Text excerpt —
----
The primary driver behind this aggressive adoption is the speed of financial return. In 2024, only 16% of leaders expected a measurable impact from AI within weeks. In 2026, that number plummeted to a matter of days, even hours.
What is more, 90% of organizations report a positive ROI from AI in networking, while 63% realized that value within a single quarter, and 9% of executives (and 14% of CISOs) now expect to see ROI within hours of deployment.
The figures represent a radical departure from traditional technology cycles, where enterprise software often took years to pay for itself.
While early AI adoption was plagued by fears of hallucinations and data leaks, the 2026 landscape looks remarkably different. Security is now viewed as a primary benefit rather than a barrier. An overwhelming 93% of executives expressed confidence that AI-powered networking reduces organizational risk, with 66% citing improved security posture as a top success metric.
Despite the optimism, the transition isn’t without friction. The 10% of leaders who remain skeptical point to a black box lack of transparency and a fear of ceding control without human intuition. However, with only 5% of respondents believing it will take more than two years to achieve full autonomy, the momentum toward self-driving IT infrastructure appears irreversible.
As organizations move from pilot programs to scalable architectures, the focus has shifted from if AI can do the job to how fast it can be trusted to run the show alone. For the modern CIO, the goal is clear: build the governance today to allow the machines to lead tomorrow.
----
Stored data —

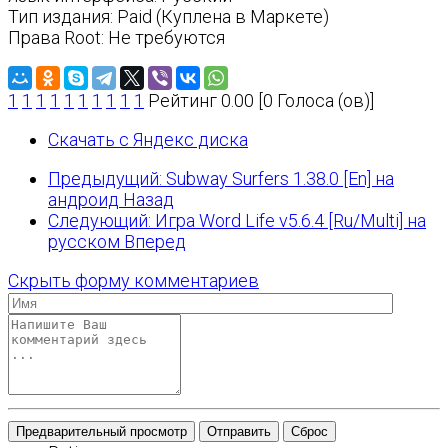
Тип издания: Paid (Куплена в Маркете)
Права Root: Не требуются
1
1
1
1
1
1
1
1
1
1
Рейтинг 0.00 [0 Голоса (ов)]
Скачать с Яндекс диска
Предыдущий: Subway Surfers 1.38.0 [En] на
андроид
Назад
Следующий: Игра Word Life v5.6.4 [Ru/Multi] на
русском
Вперед
Скрыть форму комментариев
Предварительный просмотр
Отправить
Сброс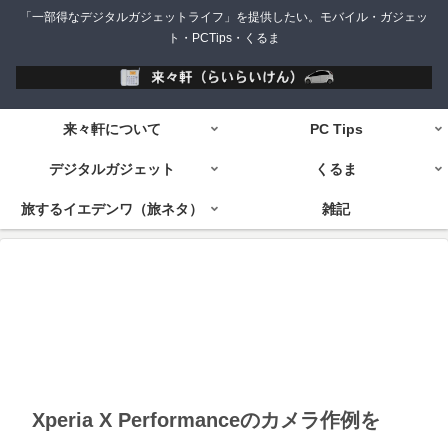
「一部得なデジタルガジェットライフ」を提供したい。モバイル・ガジェッ
ト・PCTips・くるま
来々軒について
PC Tips
デジタルガジェット
くるま
旅するイエデンワ（旅ネタ）
雑記
Xperia X Performanceのカメラ作例を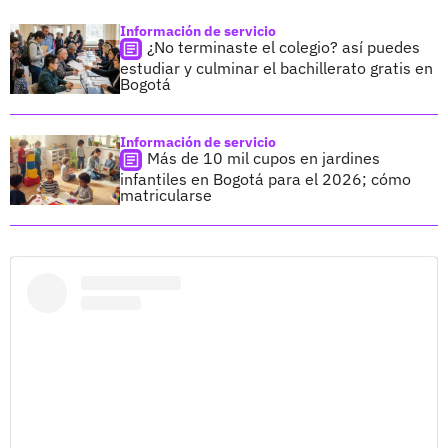
Información de servicio
¿No terminaste el colegio? así puedes
estudiar y culminar el bachillerato gratis en
Bogotá
Información de servicio
Más de 10 mil cupos en jardines
infantiles en Bogotá para el 2026; cómo
matricularse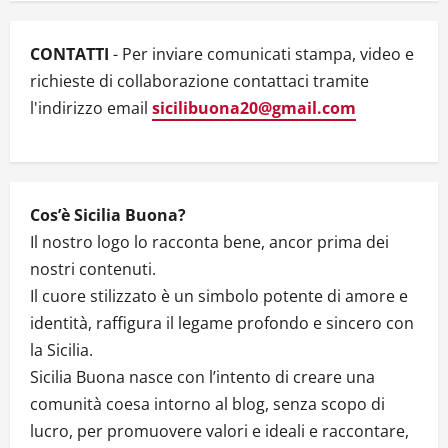
a
CONTATTI
- Per inviare comunicati stampa, video e
t
richieste di collaborazione contattaci tramite
l'indirizzo email
sicilibuona20@gmail.com
i
o
n
Cos’è Sicilia Buona?
Il nostro logo lo racconta bene, ancor prima dei
nostri contenuti.
Il cuore stilizzato è un simbolo potente di amore e
identità, raffigura il legame profondo e sincero con
la Sicilia.
Sicilia Buona nasce con l’intento di creare una
comunità coesa intorno al blog, senza scopo di
lucro, per promuovere valori e ideali e raccontare,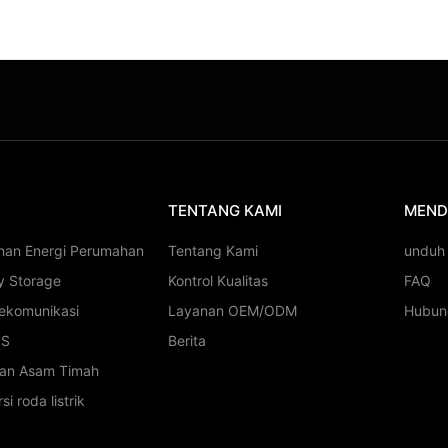
TENTANG KAMI
MEND
nan Energi Perumahan
Tentang Kami
unduh
y Storage
Kontrol Kualitas
FAQ
lekomunikasi
Layanan OEM/ODM
Hubun
PS
Berita
ian Asam Timah
si roda listrik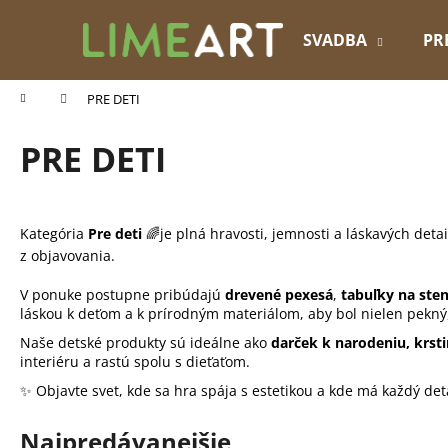
K
Prejsť
na
o
SVADBA
PR
obsah
Späť
Späť
š
do
do
í
Domov
PRE DETI
k
obchodu
obchodu
PRE DETI
Kategória
Pre deti
🌈je plná hravosti, jemnosti a láskavých deta
z objavovania.
V ponuke postupne pribúdajú
drevené pexesá
,
tabuľky na st
láskou k deťom a k prírodným materiálom, aby bol nielen pekný,
Naše detské produkty sú ideálne ako
darček k narodeniu, krs
interiéru a rastú spolu s dieťaťom.
✨ Objavte svet, kde sa hra spája s estetikou a kde má každý det
Najpredávanejšie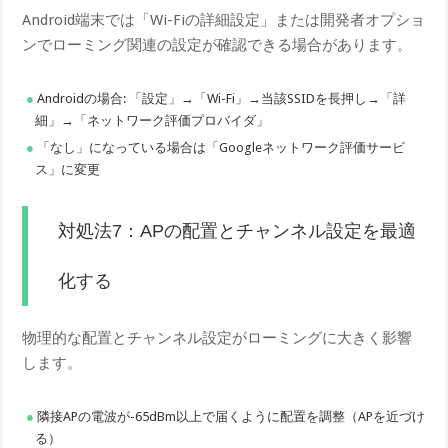
Android端末では「Wi-Fiの詳細設定」または開発者オプショ
ンでローミング関連の設定が確認できる場合があります。
Androidの場合: 「設定」→「Wi-Fi」→当該SSIDを長押し→「詳
細」→「ネットワーク評価プロバイダ」
「なし」になっている場合は「Googleネットワーク評価サービ
ス」に変更
対処法7：APの配置とチャンネル設定を最適
化する
物理的な配置とチャンネル設定がローミングに大きく影響
します。
隣接APの電波が-65dBm以上で届くように配置を調整（APを近づけ
る）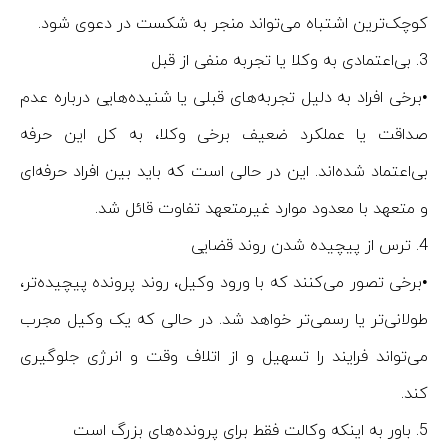
کوچک‌ترین اشتباه می‌تواند منجر به شکست در دعوی شود.
3.⁠ ⁠بی‌اعتمادی به وکلا یا تجربه منفی از قبل
•برخی افراد به دلیل تجربه‌های قبلی یا شنیده‌هایی درباره عدم
صداقت یا عملکرد ضعیف برخی وکلا، به کل این حرفه
بی‌اعتماد شده‌اند. این در حالی است که باید بین افراد حرفه‌ای
و متعهد با معدود موارد غیرمتعهد تفاوت قائل شد.
4.⁠ ⁠ترس از پیچیده شدن روند قضایی
•برخی تصور می‌کنند که با ورود وکیل، روند پرونده پیچیده‌تر،
طولانی‌تر یا رسمی‌تر خواهد شد. در حالی که یک وکیل مجرب
می‌تواند فرایند را تسهیل و از اتلاف وقت و انرژی جلوگیری
کند.
5.⁠ ⁠باور به اینکه وکالت فقط برای پرونده‌های بزرگ است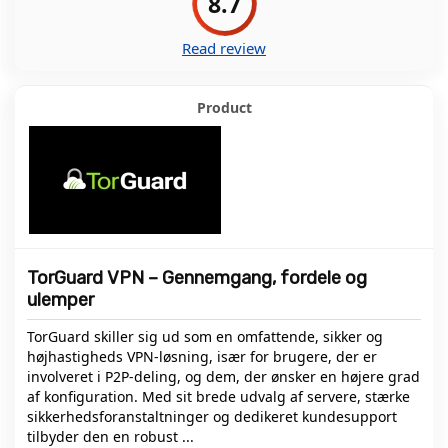
8.7
Read review
TorGuard VPN – Gennemgang, fordele og
ulemper
TorGuard skiller sig ud som en omfattende, sikker og
højhastigheds VPN-løsning, især for brugere, der er
involveret i P2P-deling, og dem, der ønsker en højere grad
af konfiguration. Med sit brede udvalg af servere, stærke
sikkerhedsforanstaltninger og dedikeret kundesupport
tilbyder den en robust ...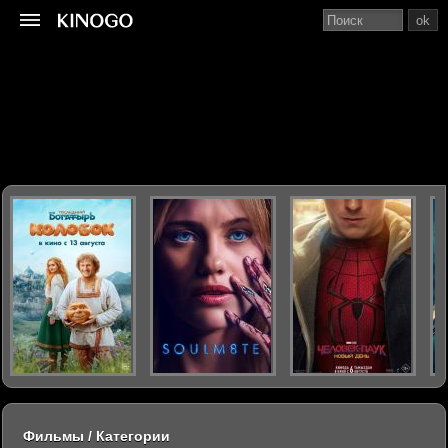
ok
Фильмы / Категории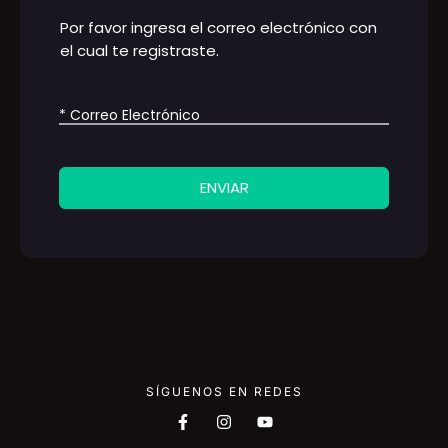
Por favor ingresa el correo electrónico con
el cual te registraste.
* Correo Electrónico
ENVIAR
SÍGUENOS EN REDES
F
I
Y
a
n
o
c
s
u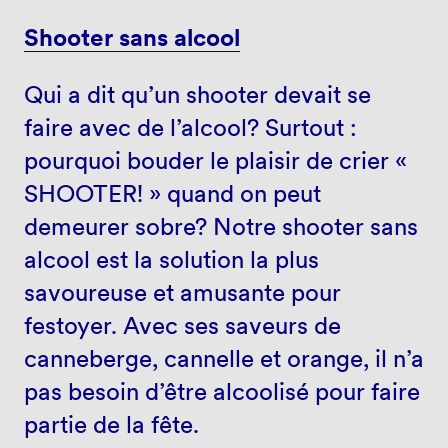
Shooter sans alcool
Qui a dit qu’un shooter devait se
faire avec de l’alcool? Surtout :
pourquoi bouder le plaisir de crier «
SHOOTER! » quand on peut
demeurer sobre? Notre shooter sans
alcool est la solution la plus
savoureuse et amusante pour
festoyer. Avec ses saveurs de
canneberge, cannelle et orange, il n’a
pas besoin d’être alcoolisé pour faire
partie de la fête.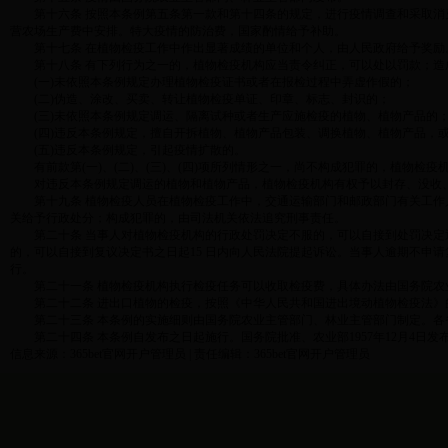
第十六条 按照本条例第五条第一款和第十四条的规定，进行疫情调查和采取消
营农场生产费中安排。特大疫情的防治费，国家酌情给予补助。
第十七条 在植物检疫工作中作出显著成绩的单位和个人，由人民政府给予奖励
第十八条 有下列行为之一的，植物检疫机构应当责令纠正，可以处以罚款；造
(一)未依照本条例规定办理植物检疫证书或者在报检过程中弄虚作假的；
(二)伪造、涂改、买卖、转让植物检疫单证、印章、标志、封识的；
(三)未依照本条例规定调运、隔离试种或者生产应施检疫的植物、植物产品的
(四)违反本条例规定，擅自开拆植物、植物产品包装、调换植物、植物产品，或
(五)违反本条例规定，引起疫情扩散的。
有前款第(一)、(二)、(三)、(四)项所列情形之一，尚不构成犯罪的，植物检疫
对违反本条例规定调运的植物和植物产品，植物检疫机构有权予以封存、没收、
第十九条 植物检疫人员在植物检疫工作中，交通运输部门和邮政部门有关工作
关给予行政处分；构成犯罪的，由司法机关依法追究刑事责任。
第二十条 当事人对植物检疫机构的行政处罚决定不服的，可以自接到处罚决定通
的，可以自接到复议决定书之日起15 日内向人民法院提起诉讼。当事人逾期不申
行。
第二十一条 植物检疫机构执行检疫任务可以收取检疫费，具体办法由国务院农
第二十二条 进出口植物的检疫，按照《中华人民共和国进出境动植物检疫法》
第二十三条 本条例的实施细则由国务院农业主管部门、林业主管部门制定。各
第二十四条 本条例自发布之日起施行。国务院批准、农业部1957年12月4日发
信息来源：365bet官网开户管理员 | 责任编辑：365bet官网开户管理员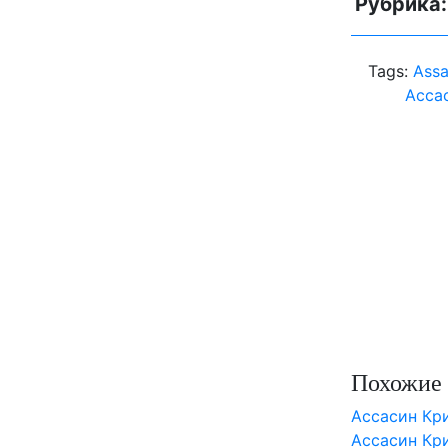
Рубрика
Tags:
Assa
Aсса
Похожие 
Aссасин Кри
Aссасин Кр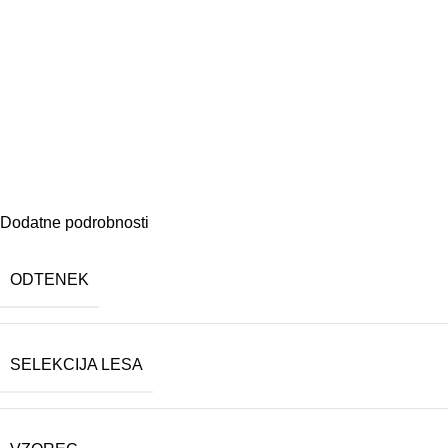
Dodatne podrobnosti
ODTENEK
SELEKCIJA LESA
Končni kupec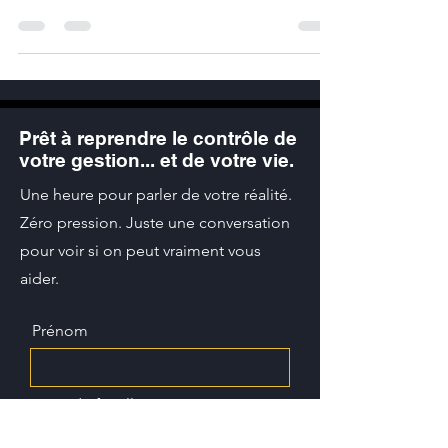
mieux rempli. Quand les urgences, les
interruptions et les demandes des autres
prennent toute la place, les vraies priorités
restent souvent de côté. Reprendre le
contrôle de son temps, c’est surtout
reprendre son rôle de dirigeant.
Prêt à reprendre le contrôle de
votre gestion... et de votre vie.
Une heure pour parler de votre réalité.
Zéro pression. Juste une conversation
pour voir si on peut vraiment vous
aider.
Prénom
Nom de famille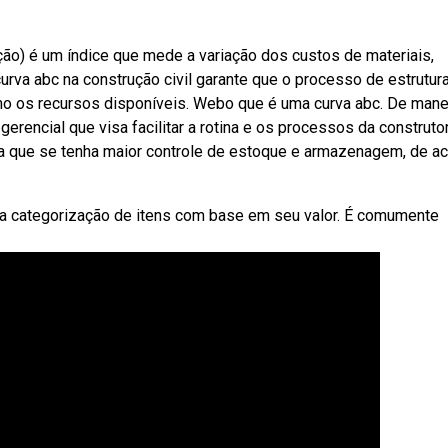
ução) é um índice que mede a variação dos custos de materiais,
rva abc na construção civil garante que o processo de estrutur
o os recursos disponíveis. Webo que é uma curva abc. De mane
erencial que visa facilitar a rotina e os processos da construtor
ra que se tenha maior controle de estoque e armazenagem, de a
a categorização de itens com base em seu valor. É comumente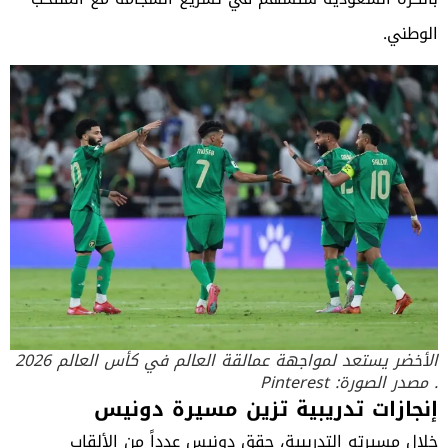
الوطني.
الأخضر يستعد لمواجهة عمالقة العالم في كأس العالم 2026
. مصدر الصورة: Pinterest
إنجازات تدريبية تزين مسيرة دونيس
خلال مسيرته التدريبية، حقق دونيس عدداً من الألقاب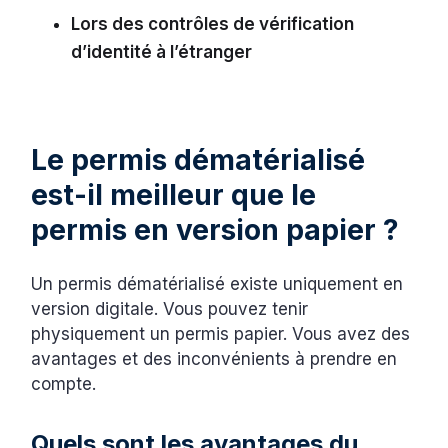
Lors des contrôles de vérification
d’identité à l’étranger
Le permis dématérialisé
est-il meilleur que le
permis en version papier ?
Un permis dématérialisé existe uniquement en
version digitale. Vous pouvez tenir
physiquement un permis papier. Vous avez des
avantages et des inconvénients à prendre en
compte.
Quels sont les avantages du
----
Please write out the passage on AI adoption in networking again, word for word from start to finish.

Exercise answer —
The primary driver behind this aggressive adoption is the speed of financial return. In 2024, only 16% of leaders expected a measurable impact from AI within weeks. In 2026, that number plummeted to a matter of days, even hours.
What is more, 90% of organizations report a positive ROI from AI in networking, while 63% realized that value within a single quarter, and 9% of executives (and 14% of CISOs) now expect to see ROI within hours of deployment.
The figures represent a radical departure from traditional technology cycles, where enterprise software often took years to pay for itself.
While early AI adoption was plagued by fears of hallucinations and data leaks, the 2026 landscape looks remarkably different. Security is now viewed as a primary benefit rather than a barrier. An overwhelming 93% of executives expressed confidence that AI-powered networking reduces organizational risk, with 66% citing improved security posture as a top success metric.
Despite the optimism, the transition isn’t without friction. The 10% of leaders who remain skeptical point to a black box lack of transparency and a fear of ceding control without human intuition. However, with only 5% of respondents believing it will take more than two years to achieve full autonomy, the momentum toward self-driving IT infrastructure appears irreversible.
As organizations move from pilot programs to scalable architectures, the focus has shifted from if AI can do the job to how fast it can be trusted to run the show alone. For the modern CIO, the goal is clear: build the governance today to allow the machines to lead tomorrow.